Fig. 7. Yeast two-hybrid interactions of Pto(S198A) with Pto interactors (Pti). EGY48 yeast cells contained Pto or Pto(S198A) in the bait plasmid pEG202, and Pti3, Pti7, Pti8, Pti9 or Pti10 in the prey plasmid pJG4-5, as indicated. Yeast strains were grown on galactose medium with X-gal lacking uracil, histidine and tryptophan, and tested for lacZ reporter gene activation. The plates were incubated at 30°C for 3 days and photographed.

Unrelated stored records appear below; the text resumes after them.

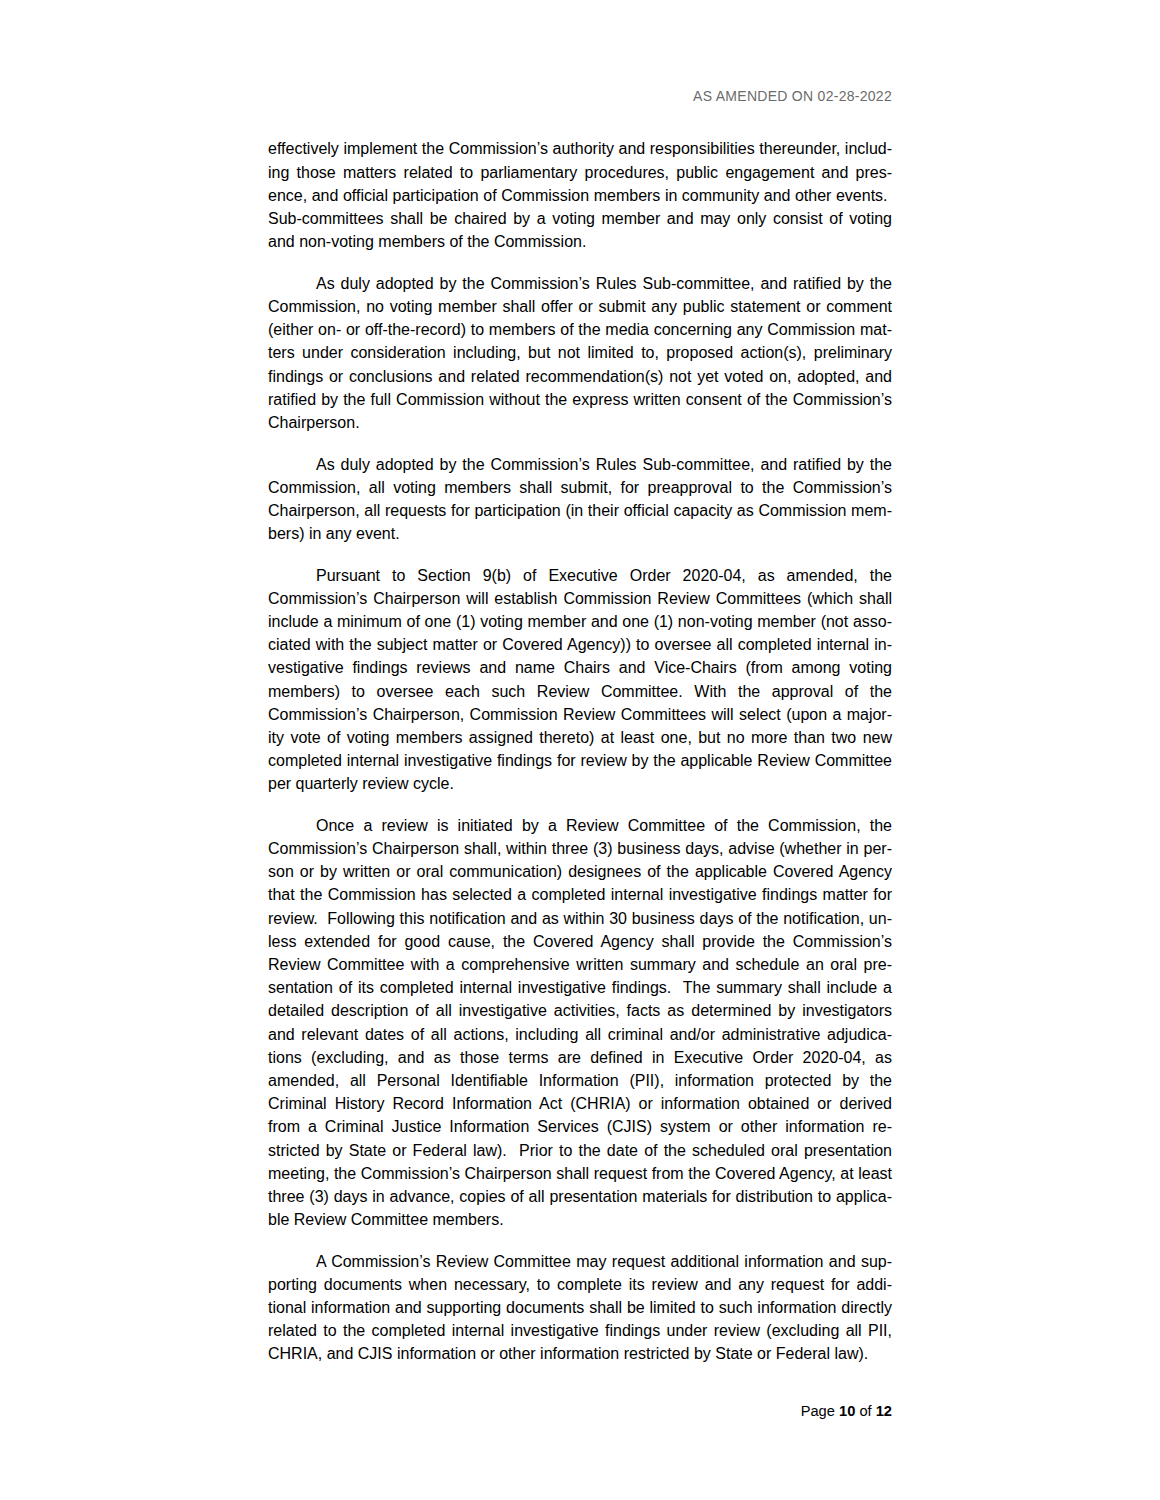AS AMENDED ON 02-28-2022
effectively implement the Commission’s authority and responsibilities thereunder, including those matters related to parliamentary procedures, public engagement and presence, and official participation of Commission members in community and other events. Sub-committees shall be chaired by a voting member and may only consist of voting and non-voting members of the Commission.
As duly adopted by the Commission’s Rules Sub-committee, and ratified by the Commission, no voting member shall offer or submit any public statement or comment (either on- or off-the-record) to members of the media concerning any Commission matters under consideration including, but not limited to, proposed action(s), preliminary findings or conclusions and related recommendation(s) not yet voted on, adopted, and ratified by the full Commission without the express written consent of the Commission’s Chairperson.
As duly adopted by the Commission’s Rules Sub-committee, and ratified by the Commission, all voting members shall submit, for preapproval to the Commission’s Chairperson, all requests for participation (in their official capacity as Commission members) in any event.
Pursuant to Section 9(b) of Executive Order 2020-04, as amended, the Commission’s Chairperson will establish Commission Review Committees (which shall include a minimum of one (1) voting member and one (1) non-voting member (not associated with the subject matter or Covered Agency)) to oversee all completed internal investigative findings reviews and name Chairs and Vice-Chairs (from among voting members) to oversee each such Review Committee. With the approval of the Commission’s Chairperson, Commission Review Committees will select (upon a majority vote of voting members assigned thereto) at least one, but no more than two new completed internal investigative findings for review by the applicable Review Committee per quarterly review cycle.
Once a review is initiated by a Review Committee of the Commission, the Commission’s Chairperson shall, within three (3) business days, advise (whether in person or by written or oral communication) designees of the applicable Covered Agency that the Commission has selected a completed internal investigative findings matter for review. Following this notification and as within 30 business days of the notification, unless extended for good cause, the Covered Agency shall provide the Commission’s Review Committee with a comprehensive written summary and schedule an oral presentation of its completed internal investigative findings. The summary shall include a detailed description of all investigative activities, facts as determined by investigators and relevant dates of all actions, including all criminal and/or administrative adjudications (excluding, and as those terms are defined in Executive Order 2020-04, as amended, all Personal Identifiable Information (PII), information protected by the Criminal History Record Information Act (CHRIA) or information obtained or derived from a Criminal Justice Information Services (CJIS) system or other information restricted by State or Federal law). Prior to the date of the scheduled oral presentation meeting, the Commission’s Chairperson shall request from the Covered Agency, at least three (3) days in advance, copies of all presentation materials for distribution to applicable Review Committee members.
A Commission’s Review Committee may request additional information and supporting documents when necessary, to complete its review and any request for additional information and supporting documents shall be limited to such information directly related to the completed internal investigative findings under review (excluding all PII, CHRIA, and CJIS information or other information restricted by State or Federal law).
Page 10 of 12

Fig. 8. Location of Pto autophosphorylation sites in the predicted structure of Pto. The three-dimensional structure of the Pto kinase catalytic domain from residue 42 to 240 was predicted with the Swiss-model program (Guex and Peitsch, 1997; http://www.expasy.ch/swissmod/SWISS-MODEL.html), by using the crystal structure of the following proteins as templates: the kinase c-src (2src), the lymphocyte kinase (3lck) and the fibroblast growth factor receptor 1 in complex with AMP (2fgia), with the inhibitor SU5402 (1fgib), or the inhibitor SU4984 (1agwb); in parentheses are their accession codes in the Swiss-3D image collection database (Peitsch et al., 1995; http://www.expasy.ch/sw3d). The location of autophosphorylation sites is indicated by white circles on the molecule backbone. Thr38, Ser17 and Thr288, which are not in the region included in the predicted structure, are shown outside the molecule. The N- and C-termini of the structure are indicated by the letters N and C, respectively. Arrows indicate the boundaries of the Pto activation domain, which lies between amino acids Asp182 and Glu211. β-strands and α-helices are colored in blue and red, respectively.

Fig. 9. A model for the AvrPto–Pto signal transduction pathway leading to the hypersensitive response. The model is described in detail in the Discussion.